Sliding Date Ranges
One fine morning, your investor asks you a question: How many charts are there across all of Sisense for Cloud Data Teams? He also wants to know how fast that number is growing.
We’ll start simply, by pulling the number of daily new charts:
select date(created_at), count(1) from charts group by 1
The results look straightforward:
Now let’s answer the question of how many charts have ever been created as of a given date:
select d, count(charts.id) from generate_series( current_date - interval '12 months', current_date, '1 day' ) d left join charts on charts.created_at <= d group by 1
We start with our old friend generate_series to get a continuous list of dates. (You can also join a chart to itself as long as there’s at least one widget for each day.)
The range join comes into play when we join on charts.created_at <= d. For each date d, any row in charts with created_at <= d will be included in the join. This means any given row in charts will be included once for each date after its creation date. Most rows in charts will be included many times!
Essentially, we’ve made our previous graph cumulative.
Excluding Deleted Charts
Unfortunately for our simple analysis, users can delete charts. In fact, they do it all the time. That makes this graph pretty misleading.
Fixing this should be simple, right? Just filter out the deleted charts!

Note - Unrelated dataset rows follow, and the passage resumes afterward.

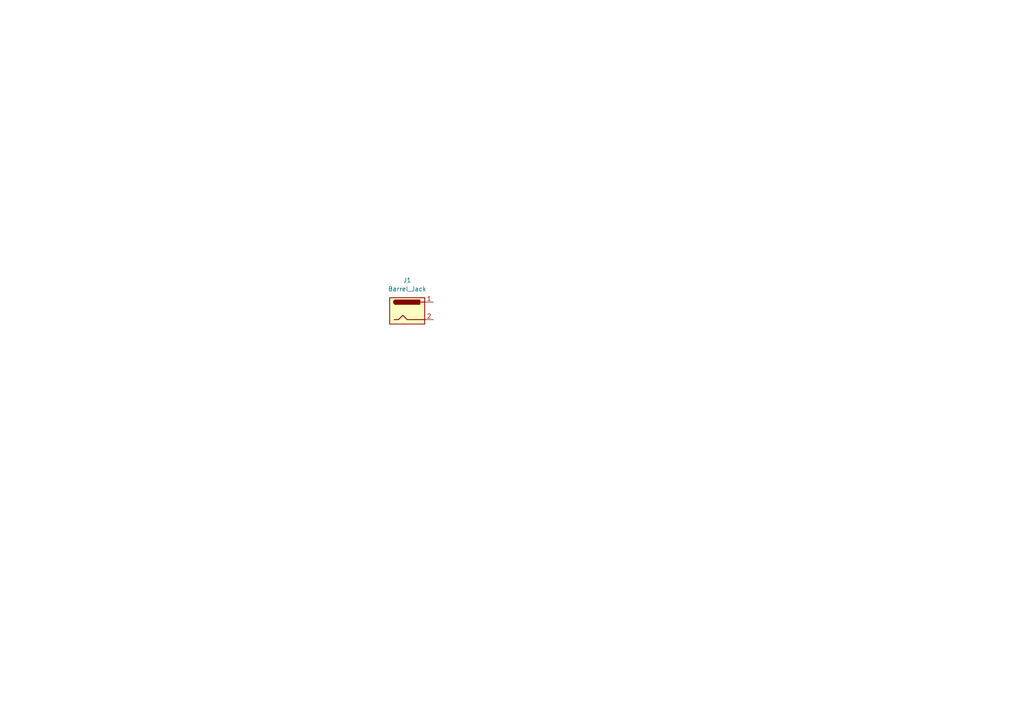
<source format=kicad_sch>
(kicad_sch (version 20211123) (generator eeschema)

  (uuid 994eaac3-81ad-4444-a6bc-9e5739b919c7)

  (paper "A4")

  


  (symbol (lib_id "Connector:Barrel_Jack") (at 118.11 90.17 0) (unit 1)
    (in_bom yes) (on_board yes) (fields_autoplaced)
    (uuid 68118650-38ea-42b4-9fa0-d2afa9698f5c)
    (property "Reference" "J1" (id 0) (at 118.11 81.28 0))
    (property "Value" "Barrel_Jack" (id 1) (at 118.11 83.82 0))
    (property "Footprint" "Connector_BarrelJack:BarrelJack_SwitchcraftConxall_RAPC10U_Horizontal" (id 2) (at 119.38 91.186 0)
      (effects (font (size 1.27 1.27)) hide)
    )
    (property "Datasheet" "~" (id 3) (at 119.38 91.186 0)
      (effects (font (size 1.27 1.27)) hide)
    )
    (pin "1" (uuid b4999c57-1baa-4ba0-98c8-731cefd3b0e3))
    (pin "2" (uuid 379ff5e1-8dcc-4a3f-a820-dc9898381489))
  )

  (sheet_instances
    (path "/" (page "1"))
  )

  (symbol_instances
    (path "/68118650-38ea-42b4-9fa0-d2afa9698f5c"
      (reference "J1") (unit 1) (value "Barrel_Jack") (footprint "Connector_BarrelJack:BarrelJack_SwitchcraftConxall_RAPC10U_Horizontal")
    )
  )
)

</source>
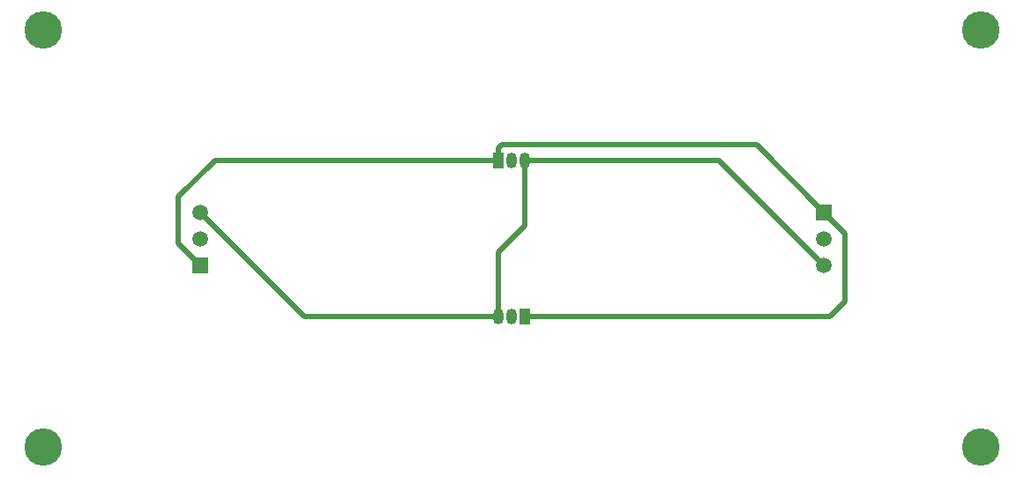
<source format=gbl>
%TF.GenerationSoftware,KiCad,Pcbnew,(6.0.8)*%
%TF.CreationDate,2023-05-12T01:14:41+02:00*%
%TF.ProjectId,SMDBattHolder,534d4442-6174-4744-986f-6c6465722e6b,rev?*%
%TF.SameCoordinates,Original*%
%TF.FileFunction,Copper,L2,Bot*%
%TF.FilePolarity,Positive*%
%FSLAX46Y46*%
G04 Gerber Fmt 4.6, Leading zero omitted, Abs format (unit mm)*
G04 Created by KiCad (PCBNEW (6.0.8)) date 2023-05-12 01:14:41*
%MOMM*%
%LPD*%
G01*
G04 APERTURE LIST*
%TA.AperFunction,ComponentPad*%
%ADD10C,3.600000*%
%TD*%
%TA.AperFunction,ComponentPad*%
%ADD11R,1.500000X1.500000*%
%TD*%
%TA.AperFunction,ComponentPad*%
%ADD12C,1.500000*%
%TD*%
%TA.AperFunction,ComponentPad*%
%ADD13R,1.050000X1.500000*%
%TD*%
%TA.AperFunction,ComponentPad*%
%ADD14O,1.050000X1.500000*%
%TD*%
%TA.AperFunction,Conductor*%
%ADD15C,0.500000*%
%TD*%
G04 APERTURE END LIST*
D10*
X290000000Y-115000000D03*
D11*
X305075000Y-137545000D03*
D12*
X305075000Y-135005000D03*
X305075000Y-132465000D03*
D10*
X380000000Y-155000000D03*
X290000000Y-155000000D03*
X380000000Y-115000000D03*
D11*
X364925000Y-132455000D03*
D12*
X364925000Y-134995000D03*
X364925000Y-137535000D03*
D13*
X333730000Y-127500000D03*
D14*
X335000000Y-127500000D03*
X336270000Y-127500000D03*
D13*
X336250000Y-142500000D03*
D14*
X334980000Y-142500000D03*
X333710000Y-142500000D03*
D15*
X303000000Y-135470000D02*
X305075000Y-137545000D01*
X334000000Y-126000000D02*
X358470000Y-126000000D01*
X333730000Y-126270000D02*
X334000000Y-126000000D01*
X306500000Y-127500000D02*
X303000000Y-131000000D01*
X333730000Y-127500000D02*
X333730000Y-126270000D01*
X364925000Y-132455000D02*
X367000000Y-134530000D01*
X367000000Y-141000000D02*
X365500000Y-142500000D01*
X303000000Y-131000000D02*
X303000000Y-135470000D01*
X367000000Y-134530000D02*
X367000000Y-141000000D01*
X358470000Y-126000000D02*
X364925000Y-132455000D01*
X365500000Y-142500000D02*
X336250000Y-142500000D01*
X333730000Y-127500000D02*
X306500000Y-127500000D01*
X364915000Y-135005000D02*
X364925000Y-134995000D01*
X335000000Y-142480000D02*
X334980000Y-142500000D01*
X336270000Y-127500000D02*
X336270000Y-133730000D01*
X315110000Y-142500000D02*
X305075000Y-132465000D01*
X333710000Y-136290000D02*
X333710000Y-142500000D01*
X354890000Y-127500000D02*
X364925000Y-137535000D01*
X333710000Y-142500000D02*
X315110000Y-142500000D01*
X336270000Y-127500000D02*
X336270000Y-127166142D01*
X336270000Y-127500000D02*
X354890000Y-127500000D01*
X336270000Y-133730000D02*
X333710000Y-136290000D01*
M02*

</source>
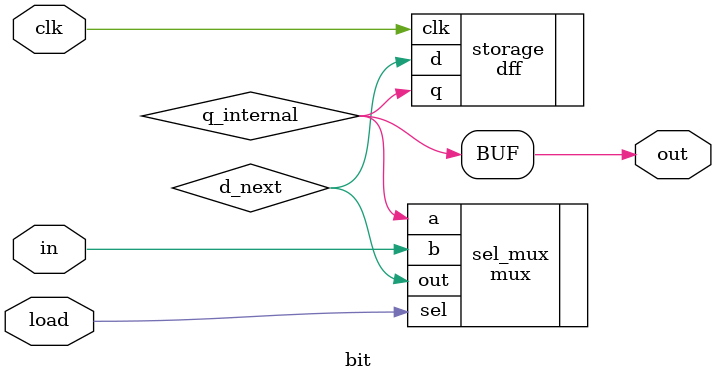
<source format=v>
`timescale 1ns / 1ps

module bit (
    input  wire in,    // donnée à charger
    input  wire load,  // 1 → charger « in », 0 → conserver
    input  wire clk,   // horloge
    output wire out    // valeur mémorisée
);
    wire q_internal;   // sortie interne du DFF
    wire d_next;       // donnée appliquée au DFF

    // Sélection : si load=1 → in, sinon → valeur courante
    mux sel_mux (
        .a   (q_internal), // garder
        .b   (in),         // charger
        .sel (load),
        .out (d_next)
    );

    // Stockage sur front montant
    dff storage (
        .d   (d_next),
        .clk (clk),
        .q   (q_internal)
    );

    assign out = q_internal;
endmodule
</source>
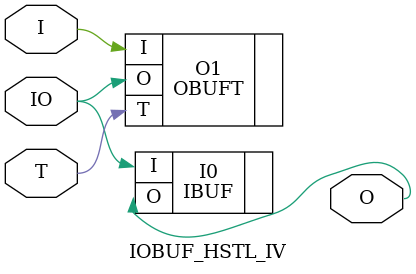
<source format=v>


`timescale  1 ps / 1 ps


module IOBUF_HSTL_IV (O, IO, I, T);

    output O;

    inout  IO;

    input  I, T;

        OBUFT #(.IOSTANDARD("HSTL_IV") ) O1 (.O(IO), .I(I), .T(T)); 
	IBUF #(.IOSTANDARD("HSTL_IV"))  I0 (.O(O), .I(IO));
        

endmodule



</source>
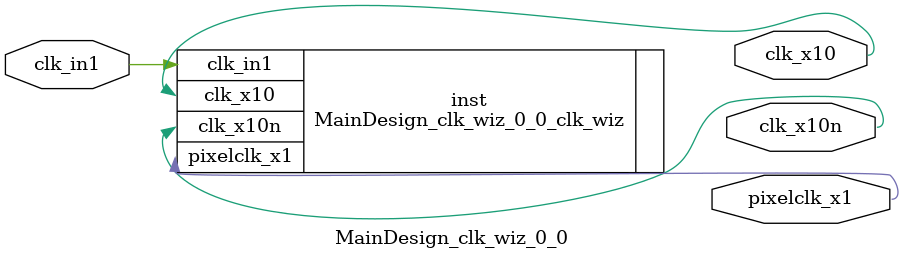
<source format=v>


`timescale 1ps/1ps

(* CORE_GENERATION_INFO = "MainDesign_clk_wiz_0_0,clk_wiz_v6_0_17_0_0,{component_name=MainDesign_clk_wiz_0_0,use_phase_alignment=false,use_min_o_jitter=false,use_max_i_jitter=false,use_dyn_phase_shift=false,use_inclk_switchover=false,use_dyn_reconfig=false,enable_axi=0,feedback_source=FDBK_AUTO,PRIMITIVE=MMCM,num_out_clk=3,clkin1_period=4.000,clkin2_period=10.0,use_power_down=false,use_reset=false,use_locked=false,use_inclk_stopped=false,feedback_type=SINGLE,CLOCK_MGR_TYPE=NA,manual_override=false}" *)

module MainDesign_clk_wiz_0_0 
 (
  // Clock out ports
  output        clk_x10,
  output        pixelclk_x1,
  output        clk_x10n,
 // Clock in ports
  input         clk_in1
 );

  MainDesign_clk_wiz_0_0_clk_wiz inst
  (
  // Clock out ports  
  .clk_x10(clk_x10),
  .pixelclk_x1(pixelclk_x1),
  .clk_x10n(clk_x10n),
 // Clock in ports
  .clk_in1(clk_in1)
  );

endmodule

</source>
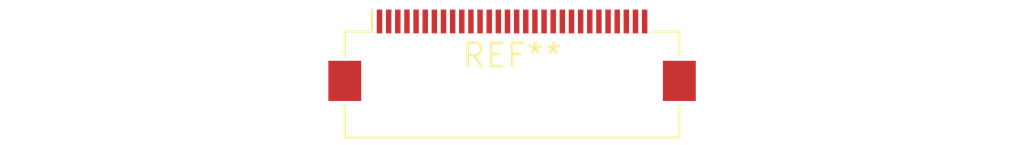
<source format=kicad_pcb>
(kicad_pcb (version 20240108) (generator pcbnew)

  (general
    (thickness 1.6)
  )

  (paper "A4")
  (layers
    (0 "F.Cu" signal)
    (31 "B.Cu" signal)
    (32 "B.Adhes" user "B.Adhesive")
    (33 "F.Adhes" user "F.Adhesive")
    (34 "B.Paste" user)
    (35 "F.Paste" user)
    (36 "B.SilkS" user "B.Silkscreen")
    (37 "F.SilkS" user "F.Silkscreen")
    (38 "B.Mask" user)
    (39 "F.Mask" user)
    (40 "Dwgs.User" user "User.Drawings")
    (41 "Cmts.User" user "User.Comments")
    (42 "Eco1.User" user "User.Eco1")
    (43 "Eco2.User" user "User.Eco2")
    (44 "Edge.Cuts" user)
    (45 "Margin" user)
    (46 "B.CrtYd" user "B.Courtyard")
    (47 "F.CrtYd" user "F.Courtyard")
    (48 "B.Fab" user)
    (49 "F.Fab" user)
    (50 "User.1" user)
    (51 "User.2" user)
    (52 "User.3" user)
    (53 "User.4" user)
    (54 "User.5" user)
    (55 "User.6" user)
    (56 "User.7" user)
    (57 "User.8" user)
    (58 "User.9" user)
  )

  (setup
    (pad_to_mask_clearance 0)
    (pcbplotparams
      (layerselection 0x00010fc_ffffffff)
      (plot_on_all_layers_selection 0x0000000_00000000)
      (disableapertmacros false)
      (usegerberextensions false)
      (usegerberattributes false)
      (usegerberadvancedattributes false)
      (creategerberjobfile false)
      (dashed_line_dash_ratio 12.000000)
      (dashed_line_gap_ratio 3.000000)
      (svgprecision 4)
      (plotframeref false)
      (viasonmask false)
      (mode 1)
      (useauxorigin false)
      (hpglpennumber 1)
      (hpglpenspeed 20)
      (hpglpendiameter 15.000000)
      (dxfpolygonmode false)
      (dxfimperialunits false)
      (dxfusepcbnewfont false)
      (psnegative false)
      (psa4output false)
      (plotreference false)
      (plotvalue false)
      (plotinvisibletext false)
      (sketchpadsonfab false)
      (subtractmaskfromsilk false)
      (outputformat 1)
      (mirror false)
      (drillshape 1)
      (scaleselection 1)
      (outputdirectory "")
    )
  )

  (net 0 "")

  (footprint "Hirose_FH12-30S-0.5SH_1x30-1MP_P0.50mm_Horizontal" (layer "F.Cu") (at 0 0))

)

</source>
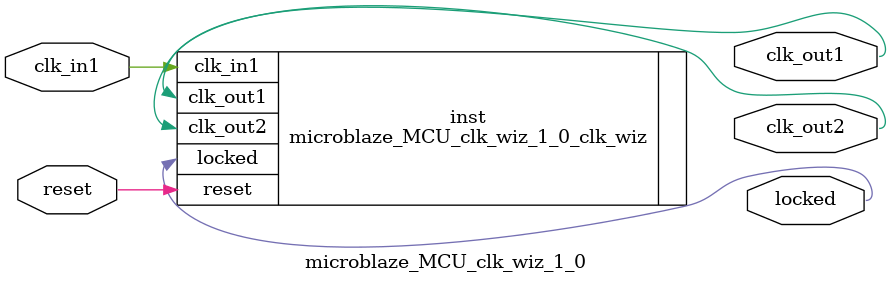
<source format=v>


`timescale 1ps/1ps

(* CORE_GENERATION_INFO = "microblaze_MCU_clk_wiz_1_0,clk_wiz_v6_0_2_0_0,{component_name=microblaze_MCU_clk_wiz_1_0,use_phase_alignment=true,use_min_o_jitter=false,use_max_i_jitter=false,use_dyn_phase_shift=false,use_inclk_switchover=false,use_dyn_reconfig=false,enable_axi=0,feedback_source=FDBK_AUTO,PRIMITIVE=MMCM,num_out_clk=2,clkin1_period=10.000,clkin2_period=10.000,use_power_down=false,use_reset=true,use_locked=true,use_inclk_stopped=false,feedback_type=SINGLE,CLOCK_MGR_TYPE=NA,manual_override=false}" *)

module microblaze_MCU_clk_wiz_1_0 
 (
  // Clock out ports
  output        clk_out1,
  output        clk_out2,
  // Status and control signals
  input         reset,
  output        locked,
 // Clock in ports
  input         clk_in1
 );

  microblaze_MCU_clk_wiz_1_0_clk_wiz inst
  (
  // Clock out ports  
  .clk_out1(clk_out1),
  .clk_out2(clk_out2),
  // Status and control signals               
  .reset(reset), 
  .locked(locked),
 // Clock in ports
  .clk_in1(clk_in1)
  );

endmodule

</source>
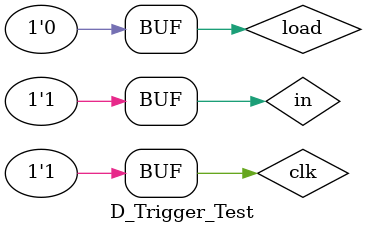
<source format=v>
module SRFF(input r, clock, s, output q, q_dot);
    wire r_out, s_out;
    assign r_out = r & clock;
    assign s_out = s & clock;
    assign q = ~(q_dot | r_out);
    assign q_dot = ~(q | s_out);
endmodule

module Mux(input a, b, sec, output out);
    assign out = a&(~sec) | b&sec;
endmodule

module D_Trigger(input d, clk, load, output q, q_dot);
    wire in, d_dot, clk_dot, q1, q1_dot, s_out, r_out;
    Mux mux(q, d, load, in);
    assign clk_dot =  ~clk;
    assign d_dot = ~in;
    assign s_out = d_dot & clk_dot;
    assign r_out = in & clk_dot;
    assign q1 = ~(r_out | q1_dot);
    assign q1_dot = ~(s_out | q1);
    SRFF srff(q1, clk, q1_dot, q, q_dot);
endmodule

module D_Trigger_Test();
    reg in = 1, clk = 0, load = 1;
    wire q, q_dot;
    D_Trigger d_trigger(in, clk, load, q, q_dot);
    initial begin
        #10 clk = 1;
        #10 in = 0;
        #10 clk = 0;
        #10 clk = 1;
        #10 load = 0;
        #10 in = 0;
        clk = 1;
        #10 in = 1;
        clk = 0;
        #10 clk = 1;
    end
    initial begin
        $monitor("in = %x clk = %x load = %x out = %x", in, clk, load, q);
    end
endmodule
</source>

select d, count(charts.id) from generate_series( current_date - interval '12 months', current_date, '1 day' ) d left join charts on charts.created_at <= d where charts.deleted_at is null group by 1
Sure enough, we see a lot fewer charts:
Don’t Rewrite History
There’s one more wrinkle: That graph changes history! If I make a chart in April and delete it in June, that chart is retroactively gone from the April bucket. This is not ideal. That chart could be present in April and May, but not in June. Once April is over, the April number should never change.
Rather than filtering all deleted charts after the join, we’ll use the deleted_at timestamp in the join itself:
select d, count(charts.id) from generate_series( current_date - interval '12 months', current_date, '1 day' ) d left join charts on charts.created_at <= d and ( charts.deleted_at is null or charts.deleted_at > d ) group by 1
In our join, we specify that for each date, we want to include charts that were created before that date and deleted after that date (or never deleted at all).
This looks much better. Using range joins, we can always get an accurate picture of any previous point in time.